Following the U.P. Board of Regents’ approval of the UPLB Program for Zoonotic Diseases, the members of the research program have mapped out their activities for the next three years and identified projects for possible funding during their online strategic planning workshop last 22-23 June 2021.
Led by Program Director and veterinary expert Jezie A. Acorda and Vice Chancellor for Research and Extension Merdelyn C. Lit, the program currently has eight research components each led by UPLB experts and senior researchers.
These eight components are epidemiology and data science; microbial research; parasite and vector biology and control; pathology and diagnostics; zoonoses prevention and control; food and feed safety; communication and knowledge management; and animal research.
During the workshop, Dr. Acorda said that the COVID-19 pandemic has revealed the lack of disease surveillance and response in the country. “So we need to have a system that can look at the aspects of these diseases before they even occur to help us prepare for how we should respond,” he said.
“That’s why we have this Program for Zoonotic Diseases, which hopefully will enable us to have advanced innovative research, techniques, and prepare the country towards responding to emerging and reemerging zoonotic diseases,” he continued.
With this goal in mind, the members held a two half-day online strategic planning workshop to map out the program’s research and public service activities for the next three years.
UPLB zoonoses program in the next 3 years
Each division presented their matrices on their completed activities, ongoing studies, and target research, public service initiatives, and funding agencies. The two half-day sessions successfully led the team to identify the addition of a new research component on social sciences for policy and extension, as well as proposals to be submitted to various agencies for possible funding.
The Social Sciences for Policy and Extension Division will be led by Dr. Aileen Lapitan from the College of Public Affairs and Development, together with Dr. Julieta A. Delos Reyes of the College of Economics and Management. “Ang gusto namin tingnan in particular is ‘yung policy framework that’s relevant to zoonoses,” Dr. Lapitan shared.
The team is planning to propose some of the research projects to the Department of Science and Technology (DOST) Science for Change Program under the Niche Center in the Region (NICER) Program.
DOST’s NICER Program funds Higher Education Institutions (HEIs) with unique and locally impactful projects that are also structured to foster collaboration with other HEIs in their respective region.

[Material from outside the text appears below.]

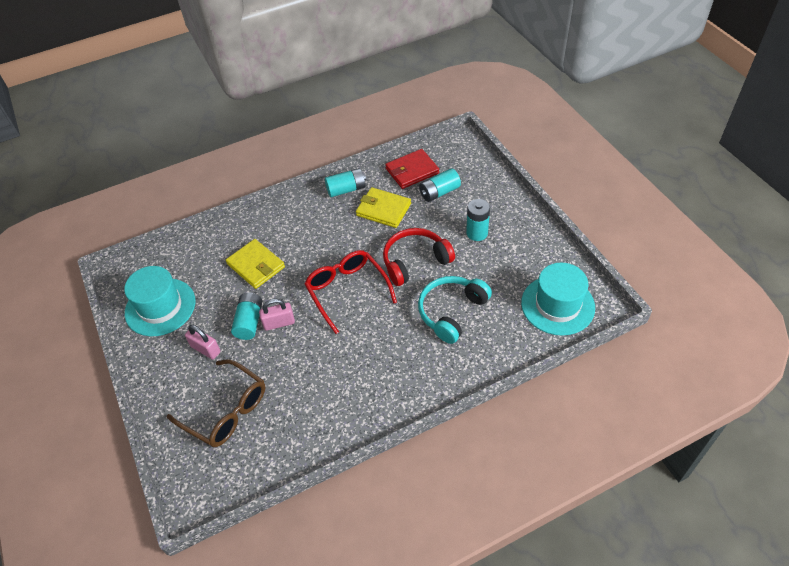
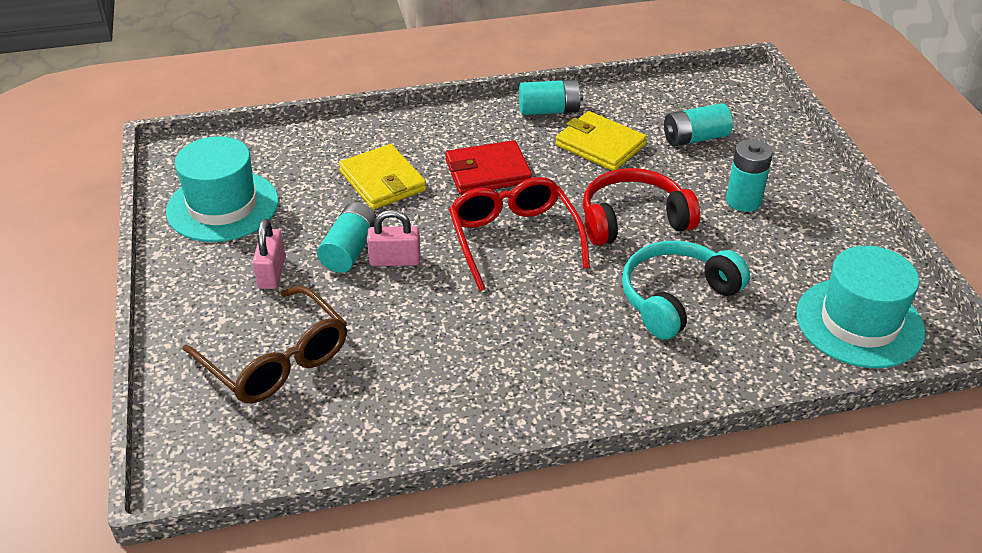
camera: 10 degrees right, 10 degrees down
(206, 349) = (272, 273): pink padlock -> pink padlock turned 45 degrees clockwise
(412, 171) = (658, 104): red wallet -> red wallet (488, 172)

The research projects, covering seven of PZD’s nine components, will hopefully comprise UPLB’s second Niche Center in the Region for R&D. This is shortly after the Museum of Natural History became the Regional Center for Cave Ecosystem Research in CALABARZON.
Currently, the projects are focused on addressing potential and existing zoonotic diseases and disease surveillance in the country; developing rapid testing kits; and having a data collection and management system for poultry and livestock. There will also be a study on vector informatics, and on the assessment of knowledge, attitudes, and practices in relation to zoonoses.
The other projects will tackle medical anthropology, economic valuation, policy scoping, stakeholders’ adoption of measures, and gender gaps in surveillance, transmission, and control of zoonoses.
During presentation, VCRE Lit reminded component members on the importance of having local or international research collaborations. “Sinasabi nga nila (ng BOR) na malinaw doon sa mga projects ang national and international collaboration. So siguro ‘yun ‘yung tignan ng bawat division, dapat talaga meron siyang ka-link na either national or international (collaboration),” she said.
The Program will also conduct webinars, trainings, and fora as their public service activities for the next three years, They plan to engage students, researchers from various state universities and colleges (SUCs), and government agencies in building knowledge and capacity on important topics and issues concerning zoonoses research, surveillance, and control.
The Program will also maximize the web and social media for their proposed public service initiatives, and explore opportunities and resources that will help in intensifying the UPLB’s science communication initiatives for zoonoses.
PZD will also attempt to secure additional external funding for the renovation and upgrading of existing biocontainment and animal research facilities in the university.
Vision for the UPLB Program for Zoonotic Diseases
Dr. Acorda said that PZD is envisioned to become a leading research and knowledge resource center in Asia that can help promote the One Health approach – which recognizes the interconnection among human health, animal health, and the shared environment.
The multidisciplinary program will be the foundation of the establishment of the National Zoonoses Center at UPLB that is well-equipped with laboratories and facilities to support diagnostic testing, infectious disease surveillance, zoonoses risk analysis and reduction, and extensive research and public service activities, among others.
Created through the approval of the UP Board of Regents during its 1359th meeting held last 25 March, the UPLB Program for Zoonotic Diseases is planning to conduct a formal launching this coming August.